*ОТРЫВОК ТЕКСТА*
____

Воспоминания современников и деятелей ДИСКа о Блоке
Георгий Иванов
«Петербургские зимы» [17]
«Из-под барашковой шапки выбивается вьющаяся седеющая прядь. Под глазами резкие “меш­ки”, еще резче глубокие морщины у рта. Широкие плечи суту­лятся. Руки зыбко засунуты в карманы. И безразличный, холод­ный “отсутствующий” взгляд. Это не чекист, проверяющий до­кументы. Это Блок. Минуту мы стоим под красным небом, на фоне мостов, слушая выстрелы. Несколько глухих — это с фор­тов; грохочущий — с броненосца».
— Пшено получили? — спрашивает Блок. — Десять фунтов? Это хорошо. Если крупу сварить с сахаром...
Он не оканчивает фразы. Точно вспомнив что-то приятное, берет меня за локоть и улыбается.
— Стреляют, — говорит он. — Вы верите? Я не верю. По­мните, у Тютчева:
В крови до пят мы бьемся с мертвецами,
Воскресшими для новых похорон...
Мертвецы палят по мертвым. Так что кто победит — безраз­лично.
— Кстати, — и улыбается снова. — Вам не страшно? И мне не страшно. Ничуть. И это в порядке вещей. Страшно будет по­том… живым».
Всеволод Рождественский 
«Александр Блок» [32]
«В годы первой империалистической войны мы, зеленая молодежь, находились под особым влиянием неотразимой для нашего сознания поэзии Александра Блока. Нашим отзывчивым на все романтическое сердцам нравились пленительная певучесть и некоторая туманность блоковских стихов, потому что за ними ясно ощущали мы чистоту подлинно взволнованного лирического чувства.
Мы повторяли наизусть строфы любимого поэта, украшали цветами его фотографии, одевали в цветные матерчатые переплеты томики его стихов, и не существовало юноши или девушки, преданных поэзии, которые явно или тайно не были бы влюблены в портрет узколицего с белокурыми кудрями человека в черной блузе с белоснежным отложным воротничком. Его светлые и, как казалось, голубые глаза прямо и открыто смотрели в будущее. Чуть намеченная складка около губ и тяжелый рот говорили об угрюмой сосредоточенности, но открытый лоб дышал свежестью и прямотою мысли. Это было прекрасное человеческое лицо, подлинный «лик поэта», и нет ничего удивительного в том, что вокруг имени Блока возникали легенды, одна романтичнее другой.

____

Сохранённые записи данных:
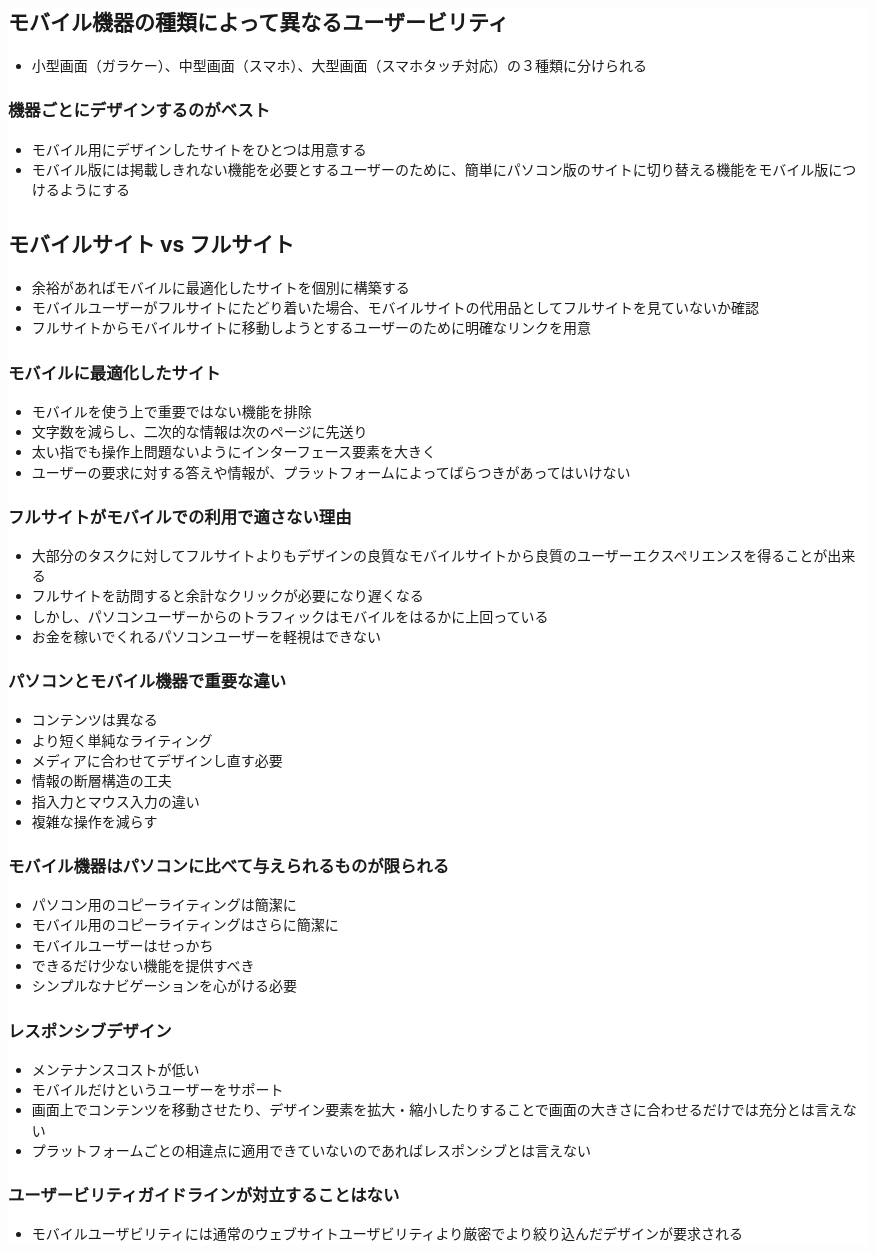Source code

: ## モバイル機器の種類によって異なるユーザービリティ
- 小型画面（ガラケー）、中型画面（スマホ）、大型画面（スマホタッチ対応）の３種類に分けられる

### 機器ごとにデザインするのがベスト
- モバイル用にデザインしたサイトをひとつは用意する
- モバイル版には掲載しきれない機能を必要とするユーザーのために、簡単にパソコン版のサイトに切り替える機能をモバイル版につけるようにする

## モバイルサイト vs フルサイト
- 余裕があればモバイルに最適化したサイトを個別に構築する
- モバイルユーザーがフルサイトにたどり着いた場合、モバイルサイトの代用品としてフルサイトを見ていないか確認
- フルサイトからモバイルサイトに移動しようとするユーザーのために明確なリンクを用意

### モバイルに最適化したサイト
- モバイルを使う上で重要ではない機能を排除
- 文字数を減らし、二次的な情報は次のページに先送り
- 太い指でも操作上問題ないようにインターフェース要素を大きく
- ユーザーの要求に対する答えや情報が、プラットフォームによってばらつきがあってはいけない

### フルサイトがモバイルでの利用で適さない理由
- 大部分のタスクに対してフルサイトよりもデザインの良質なモバイルサイトから良質のユーザーエクスペリエンスを得ることが出来る
- フルサイトを訪問すると余計なクリックが必要になり遅くなる
- しかし、パソコンユーザーからのトラフィックはモバイルをはるかに上回っている
 - お金を稼いでくれるパソコンユーザーを軽視はできない

### パソコンとモバイル機器で重要な違い
- コンテンツは異なる
- より短く単純なライティング
- メディアに合わせてデザインし直す必要
- 情報の断層構造の工夫
- 指入力とマウス入力の違い
- 複雑な操作を減らす

### モバイル機器はパソコンに比べて与えられるものが限られる
- パソコン用のコピーライティングは簡潔に
- モバイル用のコピーライティングはさらに簡潔に
 - モバイルユーザーはせっかち
- できるだけ少ない機能を提供すべき
- シンプルなナビゲーションを心がける必要

### レスポンシブデザイン
- メンテナンスコストが低い
- モバイルだけというユーザーをサポート
- 画面上でコンテンツを移動させたり、デザイン要素を拡大・縮小したりすることで画面の大きさに合わせるだけでは充分とは言えない
 - プラットフォームごとの相違点に適用できていないのであればレスポンシブとは言えない

### ユーザービリティガイドラインが対立することはない
- モバイルユーザビリティには通常のウェブサイトユーザビリティより厳密でより絞り込んだデザインが要求される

____

*ЗАДАНИЯ*
a) Перепишите без изменений строки из записей, начиная со строки с «### ユーザービリティガイドラインが対立することはない» и до конца записей включительно.
b) Напишите продолжение воспоминаний о Блоке, начав сразу после их последнего предложения.

*ОТВЕТЫ ПО ПОРЯДКУ*
a)
### ユーザービリティガイドラインが対立することはない
- モバイルユーザビリティには通常のウェブサイトユーザビリティより厳密でより絞り込んだデザインが要求される

b)
Блок был неотделим от нашей юности, но он и рос в нашем сознании вместе с нею. От стихов Блока шло к нам тревожное ощущение современного города, страшного перекрестка всех изломов и противоречий капиталистической действительности. А за всем этим хаосом электрического света, ночных «лихачей» и ресторанных цветов, за загадочным и греховным обликом «Незнакомки» проступала синеющая ширь родных русских полей, колокольчики тройки на проселочной дороге, «наши русские туманы, наши шелесты в овсе». Блок напоминал нам о родине, о всегда ему милой России, пусть в то время еще угнетенной и безмолвной, но готовой вот-вот проснуться для свершения великих дел.
Блок жил замкнуто, в тесном окружении близких ему людей, и редко появлялся среди публики. Холодность и корректность в обращении были ему свойственны, как и всегдашняя замкнутость. Он казался суровым и неприступным. Много прошло времени, прежде чем мне было суждено узнать его совсем другим и убедиться в том, что за внешним «угрюмством» в нем действительно скрывались начала «света» и «свободы».
Ольга Форш 
«Сумасшедший корбаль» [2]
«Его, упирающегося, вытащили из-за кулис театра, и говорить ему так не хотелось. Он необычно долго для выступающего молчал, поглядывая вбок. Казалось, он соображает, возможно ли ему, даже не начиная, уйти. Сразу отметил Сохатый, что волосы у него почему-то не кудрявые, не живые. Волосы умерли. И лицо Гаэтана, еще не старое, сморщилось, как у немецкого перестарка из аптеки.
Ему повелительно крикнули сверху и снизу:
— Скифы!.. Двенадцать!..
Он перебирал на месте ногами и молчал. Потом вздохнул и сказал:
— Стихи о России.
Но читать их не стал.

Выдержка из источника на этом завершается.